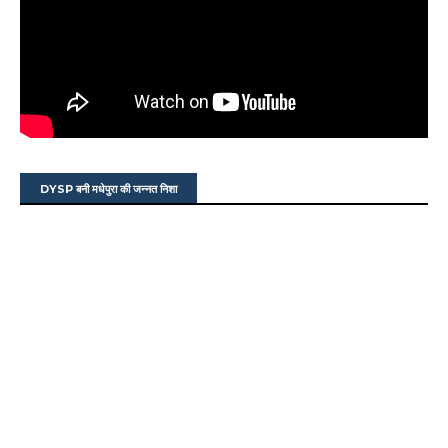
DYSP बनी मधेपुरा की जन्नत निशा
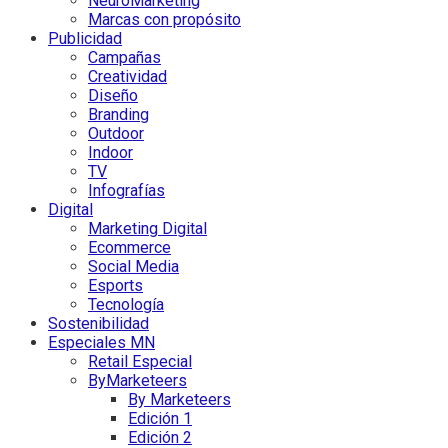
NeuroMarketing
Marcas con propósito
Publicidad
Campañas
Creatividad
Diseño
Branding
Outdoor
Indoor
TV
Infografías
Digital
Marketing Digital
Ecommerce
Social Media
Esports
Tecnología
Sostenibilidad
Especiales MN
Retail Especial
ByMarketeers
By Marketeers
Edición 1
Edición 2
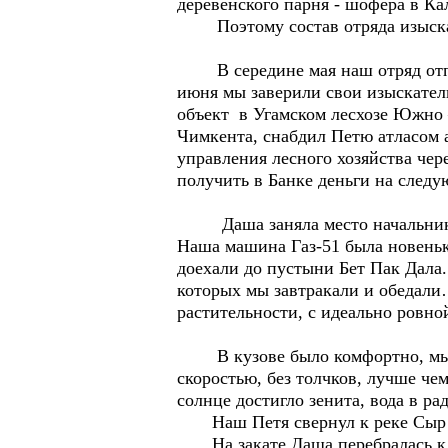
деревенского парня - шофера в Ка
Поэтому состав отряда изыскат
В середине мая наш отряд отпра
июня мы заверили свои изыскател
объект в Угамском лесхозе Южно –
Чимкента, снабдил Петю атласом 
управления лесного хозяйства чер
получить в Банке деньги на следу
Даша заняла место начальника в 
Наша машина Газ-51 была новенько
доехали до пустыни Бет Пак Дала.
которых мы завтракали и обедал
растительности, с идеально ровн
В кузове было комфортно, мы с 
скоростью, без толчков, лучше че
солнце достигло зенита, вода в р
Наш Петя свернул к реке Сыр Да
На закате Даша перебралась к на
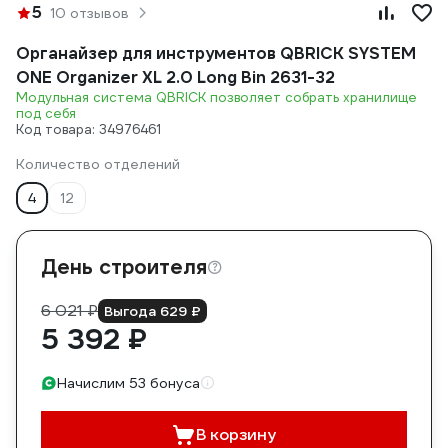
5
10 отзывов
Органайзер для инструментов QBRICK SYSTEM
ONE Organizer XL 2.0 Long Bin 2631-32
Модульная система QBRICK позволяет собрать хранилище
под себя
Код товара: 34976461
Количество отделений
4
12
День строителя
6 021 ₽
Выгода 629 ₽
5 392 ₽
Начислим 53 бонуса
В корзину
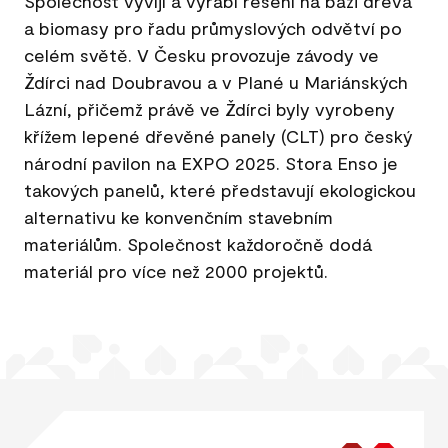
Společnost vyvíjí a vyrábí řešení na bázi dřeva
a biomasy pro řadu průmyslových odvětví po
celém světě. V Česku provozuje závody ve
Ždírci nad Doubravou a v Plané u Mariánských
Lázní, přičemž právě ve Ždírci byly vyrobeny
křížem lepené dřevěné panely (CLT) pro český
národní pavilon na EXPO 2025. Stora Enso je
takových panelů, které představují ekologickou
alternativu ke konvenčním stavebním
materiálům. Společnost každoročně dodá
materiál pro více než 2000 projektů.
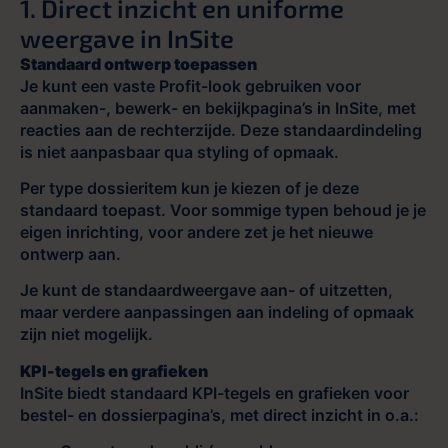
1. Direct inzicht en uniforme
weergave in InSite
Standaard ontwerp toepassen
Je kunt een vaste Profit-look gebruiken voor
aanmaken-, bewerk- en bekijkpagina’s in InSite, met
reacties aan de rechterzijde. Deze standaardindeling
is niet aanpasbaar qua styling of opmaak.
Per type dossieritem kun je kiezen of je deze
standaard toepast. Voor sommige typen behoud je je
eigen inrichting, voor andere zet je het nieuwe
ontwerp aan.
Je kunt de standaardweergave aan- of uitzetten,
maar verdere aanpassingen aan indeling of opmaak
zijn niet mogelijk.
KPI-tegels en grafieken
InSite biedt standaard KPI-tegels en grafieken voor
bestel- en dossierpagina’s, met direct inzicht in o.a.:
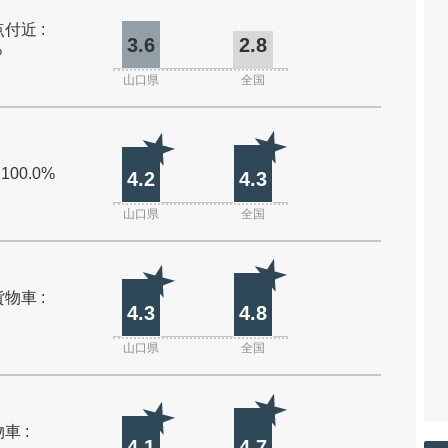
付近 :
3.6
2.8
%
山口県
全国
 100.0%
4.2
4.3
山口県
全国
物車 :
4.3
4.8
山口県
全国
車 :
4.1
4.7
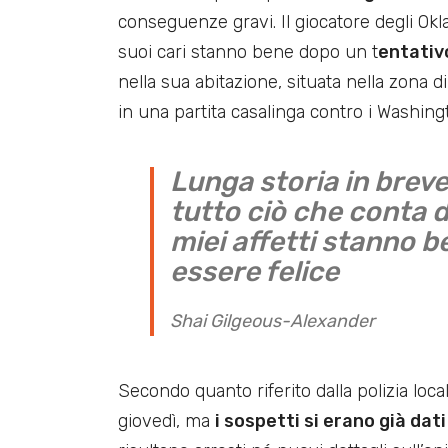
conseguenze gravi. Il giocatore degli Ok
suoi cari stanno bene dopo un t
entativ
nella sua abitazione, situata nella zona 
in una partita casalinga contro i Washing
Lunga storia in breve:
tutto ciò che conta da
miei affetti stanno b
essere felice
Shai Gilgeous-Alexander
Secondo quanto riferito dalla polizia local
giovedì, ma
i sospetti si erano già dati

______

**What the task requires**
Output as a JSON list of strings the part of the material that opens with the line containing "conseguenze gravi. Il giocatore degli Ok" and closes with the last line of the material, one string per line and blank lines left out.

**Your solution**
[
  "conseguenze gravi. Il giocatore degli Ok",
  "suoi cari stanno bene dopo un t",
  "entativ",
  "nella sua abitazione, situata nella zona ",
  "in una partita casalinga contro i Washing",
  "Lunga storia in breve:",
  "tutto ciò che conta da",
  "miei affetti stanno b",
  "essere felice",
  "Shai Gilgeous-Alexander",
  "Secondo quanto riferito dalla polizia local",
  "giovedì, ma",
  "i sospetti si erano già dati"
]